We remove each photo in silence. No one comes out into the hall. No one discovers the pictures. They end up in a pile in her arms, ready to be deposited into her trash bin. I text Cassie to do the same and warn her about the RA.

She finally says something just as I’m about to go back to my room. “Gigi, I’m disappointed.”

I wait for the punishment—a meeting with Mr. K or a suspension or worse, possibly being banned from performing? The weight of it crashes in on me. Sweat drips down my back. My lips start to quiver.

“You’ve always been better than this.”

I bite my bottom lip to keep from crying.

“Don’t let the worst thing that ever happened to you define your life. Don’t let it eat you up. You’re back. You’re dancing better than ever. You will be successful here. You don’t need to do all”—she waves her hands around—“of that petty little kid stuff. Be better than it. Just dance. Doing all this makes you no better than Bette.”

Her words hit me square in the chest. Bette’s name slaps me. I think about Eleanor’s face after she got sick eating the hummus, June’s beautiful hair all over the PT room floor, Sei-Jin’s pointe shoes, and mailing all those magazines to Bette. I’ve wasted so much time trying to show everyone that they shouldn’t mess with me instead of pouring that energy into dancing, making sure my body is strong again and my technique is still there. I think about what Mama would say or do or think if she knew what I’d done.

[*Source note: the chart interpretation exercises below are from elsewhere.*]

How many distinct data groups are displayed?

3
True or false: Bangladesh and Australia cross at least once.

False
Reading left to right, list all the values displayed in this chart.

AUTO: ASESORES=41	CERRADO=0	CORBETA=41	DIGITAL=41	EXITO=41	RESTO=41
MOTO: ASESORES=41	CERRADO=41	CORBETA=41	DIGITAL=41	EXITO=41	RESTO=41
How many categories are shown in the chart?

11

“Fix it, and this will stay between the two of us. You do anything else, I’ll make sure you’re done at this school. Understand?”

“Yes,” I say.

I close my room door and slide down to the floor. I press my knees into my chest. I’m wracked with pain and tears and anger at myself now. I’ve become Bette. I’ve become the person I hate. And that’s the thing that shifts it all, the thing that snaps it into place.

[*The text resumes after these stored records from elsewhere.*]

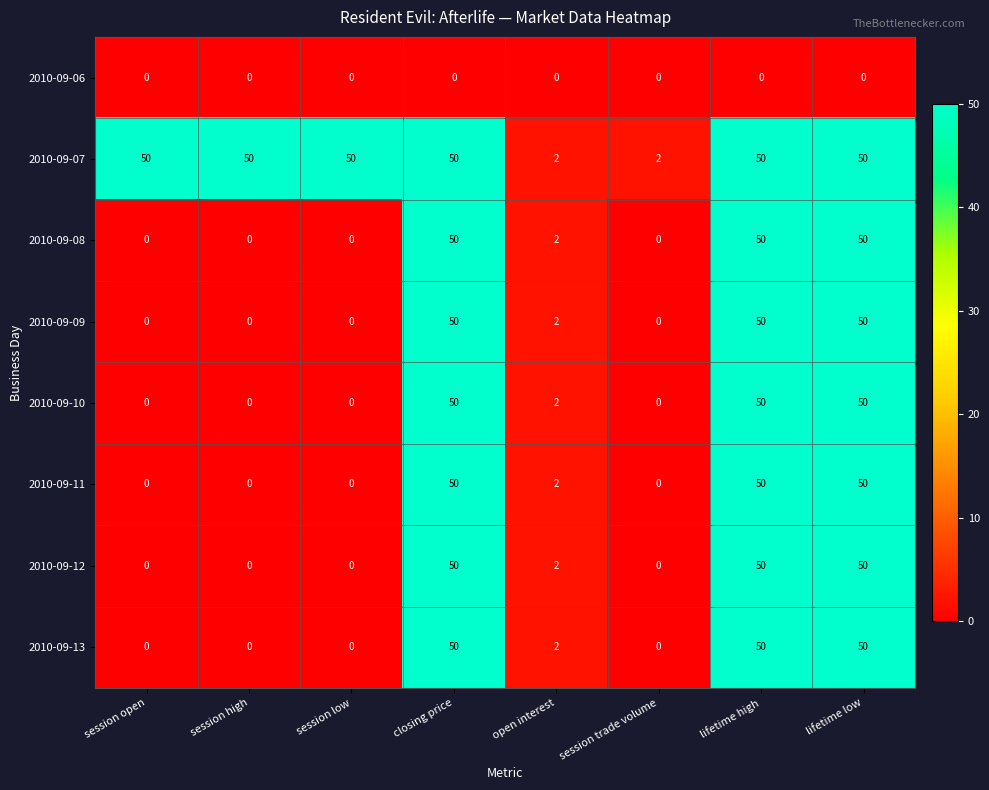

What is the average value of the 2010-09-09 series?

19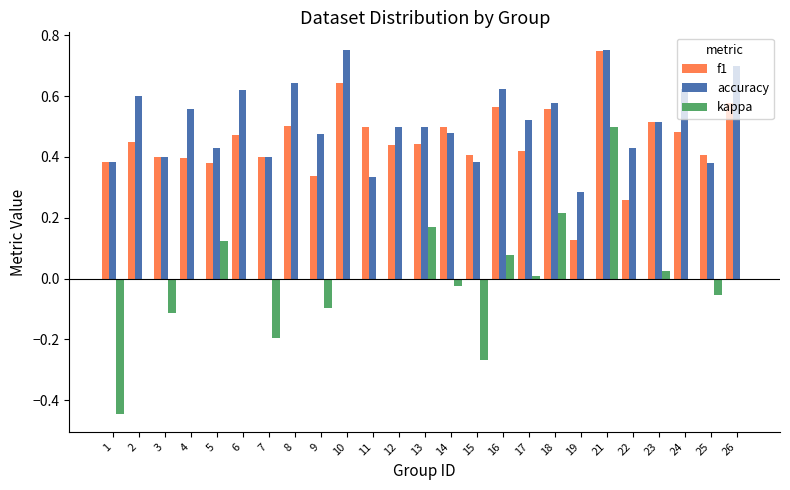

What is the total value across all series at 6?

1.1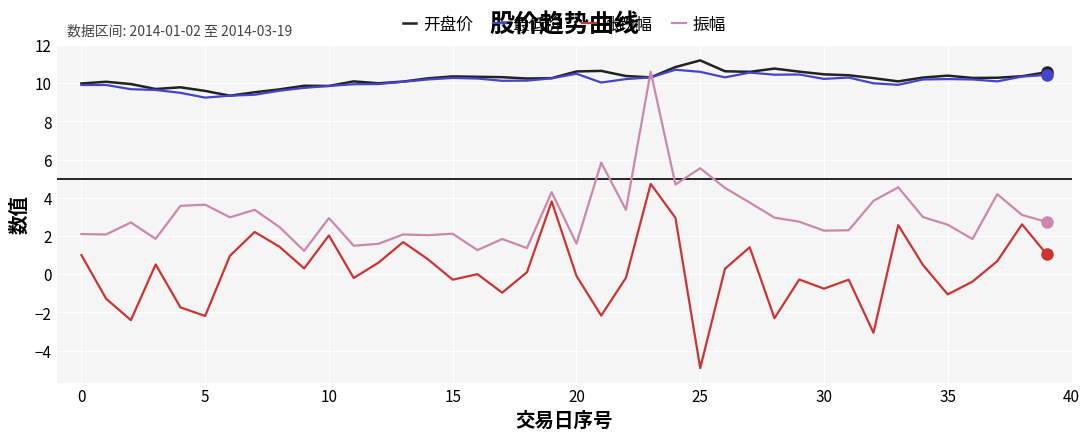

True or false: 最低价 and 涨跌幅 cross at least once.

False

The next morning I’m sitting in Mr. K’s office again. The scent of his tobacco, the buttons in the chair, and the noise of ballet music pushing in through the door mix together and make me sick. Or maybe it’s because Will’s sitting in the nearby chair. His eyes glare down at his lap. His mother dabs her eyes with a handkerchief. She’s got the same pale white skin and bright red hair, and wears almost as much makeup as her son.